An integral using residue calculus

Question

This integral is surprisingly difficult to evaluate, and I have looked in several references and none contain a single integral of this type. Any help would be greatly appreciated.

Evaluate $\displaystyle \int_0^\infty \frac{\sin(z)}{1 + z^2}dz$.

Answer 1

Edit: Since the definition of the exponential integral incorporates Cauchy principle values, I did not previously write which integrals were in fact principle values. This has now been changed.

We can evaluate it as a sum of exponential integrals by integrating along the quarter circle contour:

Consider $$\int_0^\infty \frac{e^{iz}}{1+z^2}dz.$$ The residue at $x=i$ is $\frac{\pi}{e}$ which in particular tells us the value of the related integral $$\int_0^\infty \frac{\cos(x)}{1+x^2}dx=\frac{\pi}{2e}.$$ However, we care about the imaginary part, not the real part. Lets integrate on the contour which is the quarter circle of radius $R$ in the right half plane which avoids the point $z=i$ by going around a half circle of radius $\epsilon$. Then, in the limit as $\epsilon\rightarrow 0$ and $R\rightarrow \infty$ we have that $$\int_0^\infty \frac{e^{iz}}{1+z^2}dz=i\left(p.v.\int_0^\infty \frac{e^{-z}}{1-z^2}dz\right)+\frac{2\pi}{e}.$$ The portion on the circle of radius $R$ goes to zero by Jordans lemma, and the $\frac{\pi}{2e}$ comes from the fractional residue theorem.

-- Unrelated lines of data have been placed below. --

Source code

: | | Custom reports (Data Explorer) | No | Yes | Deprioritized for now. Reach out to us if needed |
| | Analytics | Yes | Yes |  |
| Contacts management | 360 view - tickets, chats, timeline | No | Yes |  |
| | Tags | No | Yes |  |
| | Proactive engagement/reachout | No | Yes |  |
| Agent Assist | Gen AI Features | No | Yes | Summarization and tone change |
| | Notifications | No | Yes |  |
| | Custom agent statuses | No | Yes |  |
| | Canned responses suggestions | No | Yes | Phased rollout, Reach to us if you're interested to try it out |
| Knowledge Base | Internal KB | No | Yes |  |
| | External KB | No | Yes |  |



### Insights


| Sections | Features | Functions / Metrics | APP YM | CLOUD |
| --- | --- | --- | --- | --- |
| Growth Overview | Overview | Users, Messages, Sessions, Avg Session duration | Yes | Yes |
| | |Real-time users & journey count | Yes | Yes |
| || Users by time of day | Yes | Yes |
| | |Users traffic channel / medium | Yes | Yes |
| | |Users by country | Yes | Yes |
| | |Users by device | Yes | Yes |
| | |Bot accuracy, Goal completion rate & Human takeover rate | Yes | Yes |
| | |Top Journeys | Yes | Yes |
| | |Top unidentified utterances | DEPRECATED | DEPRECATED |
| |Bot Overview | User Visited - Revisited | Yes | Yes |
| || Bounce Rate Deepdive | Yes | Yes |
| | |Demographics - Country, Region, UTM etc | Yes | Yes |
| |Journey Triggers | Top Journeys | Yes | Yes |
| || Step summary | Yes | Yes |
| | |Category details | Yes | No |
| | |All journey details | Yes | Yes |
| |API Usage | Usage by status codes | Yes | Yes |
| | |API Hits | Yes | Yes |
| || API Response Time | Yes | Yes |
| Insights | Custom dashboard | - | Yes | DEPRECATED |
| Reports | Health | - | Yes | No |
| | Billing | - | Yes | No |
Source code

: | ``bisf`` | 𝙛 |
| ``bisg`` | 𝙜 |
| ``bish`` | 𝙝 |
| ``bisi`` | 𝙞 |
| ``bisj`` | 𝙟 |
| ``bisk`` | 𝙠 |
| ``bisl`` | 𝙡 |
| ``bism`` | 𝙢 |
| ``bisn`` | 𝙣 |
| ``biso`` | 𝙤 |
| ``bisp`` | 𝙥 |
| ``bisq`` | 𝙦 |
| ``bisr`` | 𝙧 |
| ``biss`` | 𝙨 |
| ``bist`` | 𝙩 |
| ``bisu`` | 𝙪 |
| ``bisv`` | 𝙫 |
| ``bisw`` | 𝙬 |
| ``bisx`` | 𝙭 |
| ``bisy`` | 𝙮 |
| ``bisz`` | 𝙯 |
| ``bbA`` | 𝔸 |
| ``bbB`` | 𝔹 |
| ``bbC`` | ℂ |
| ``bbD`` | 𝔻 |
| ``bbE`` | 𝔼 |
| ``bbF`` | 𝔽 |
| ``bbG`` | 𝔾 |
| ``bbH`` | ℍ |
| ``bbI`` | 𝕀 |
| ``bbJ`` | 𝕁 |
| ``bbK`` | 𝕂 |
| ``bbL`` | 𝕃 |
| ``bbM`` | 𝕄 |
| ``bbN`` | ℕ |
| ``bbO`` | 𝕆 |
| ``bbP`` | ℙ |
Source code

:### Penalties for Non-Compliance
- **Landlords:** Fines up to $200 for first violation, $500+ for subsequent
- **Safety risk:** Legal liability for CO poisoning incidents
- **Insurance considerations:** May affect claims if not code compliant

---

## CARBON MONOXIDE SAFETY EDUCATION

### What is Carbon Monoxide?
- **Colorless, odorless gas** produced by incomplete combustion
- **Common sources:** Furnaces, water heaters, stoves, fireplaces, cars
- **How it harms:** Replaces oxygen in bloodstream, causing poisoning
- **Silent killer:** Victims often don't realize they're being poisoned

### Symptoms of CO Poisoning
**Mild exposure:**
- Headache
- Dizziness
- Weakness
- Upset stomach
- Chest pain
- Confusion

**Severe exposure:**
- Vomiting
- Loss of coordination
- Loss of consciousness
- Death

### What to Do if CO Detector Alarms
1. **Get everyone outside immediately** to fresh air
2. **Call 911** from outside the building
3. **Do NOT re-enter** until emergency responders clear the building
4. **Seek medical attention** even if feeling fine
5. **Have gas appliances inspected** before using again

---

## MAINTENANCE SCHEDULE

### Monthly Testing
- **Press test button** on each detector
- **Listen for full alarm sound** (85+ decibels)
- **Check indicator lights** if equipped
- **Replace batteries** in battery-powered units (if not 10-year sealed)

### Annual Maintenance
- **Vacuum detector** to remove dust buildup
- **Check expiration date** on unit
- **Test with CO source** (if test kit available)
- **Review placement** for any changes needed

Looking at the imaginary parts of both sides we conclude $$\int_0^\infty \frac{\sin(z)}{1+z^2}dx=\int_0^\infty \frac{e^{-z}}{1-z^2}dz$$ Split this up using partial fractions to get $$\frac{1}{2}\left(\int_{0}^{\infty}\frac{e^{-u}}{u+1}du-p.v.\int_{0}^{\infty}\frac{e^{-u}}{u-1}du\right).$$ Lets turn each of these into an exponential integral by shifting the lower limit of integration to $0$. We then have $$\frac{1}{2}\left(e\int_{1}^{\infty}\frac{e^{-t}}{t}dt-e^{-1}\left(p.v.\int_{-1}^{\infty}\frac{e^{-t}}{t}dt\right)\right).$$ This last line is then equal to $$\frac{e^{-1}Ei(1)-eEi(-1)}{2}$$ by definition, and we have evaluated the integral in terms of known functions.

It is highly unlikely that you can write this in a more satisfying way without in turn implying relations about exponential integrals. Also, the term $-eEi(-1)$ is a constant called Gompertz Constant.

Hope that helps,

Answer 2

Wolfram Alpha (and so I suppose Mathematica) gives for the indefinite integral

$$\int \frac{\sin(x)}{1+x^2} dx = $$

$$ \frac{(e^2 - 1) (Ci(i+x) + Ci(i-x)) + i (e^2 + 1) (Si(i+x) + Si(i-x))}{4 e} + \text{constant}$$

where $Ci(x)$ is the Cosine integral and $Si(x)$ is the Sine integral.

Looking at the graph of this, the imaginary part seems to be constant for real $x$ and the real part seems to tend to $0$ for large $x$, and if so the the answer to original question is the negative of the real part of this expression when $x=0$, i.e. about $0.64676112277913$.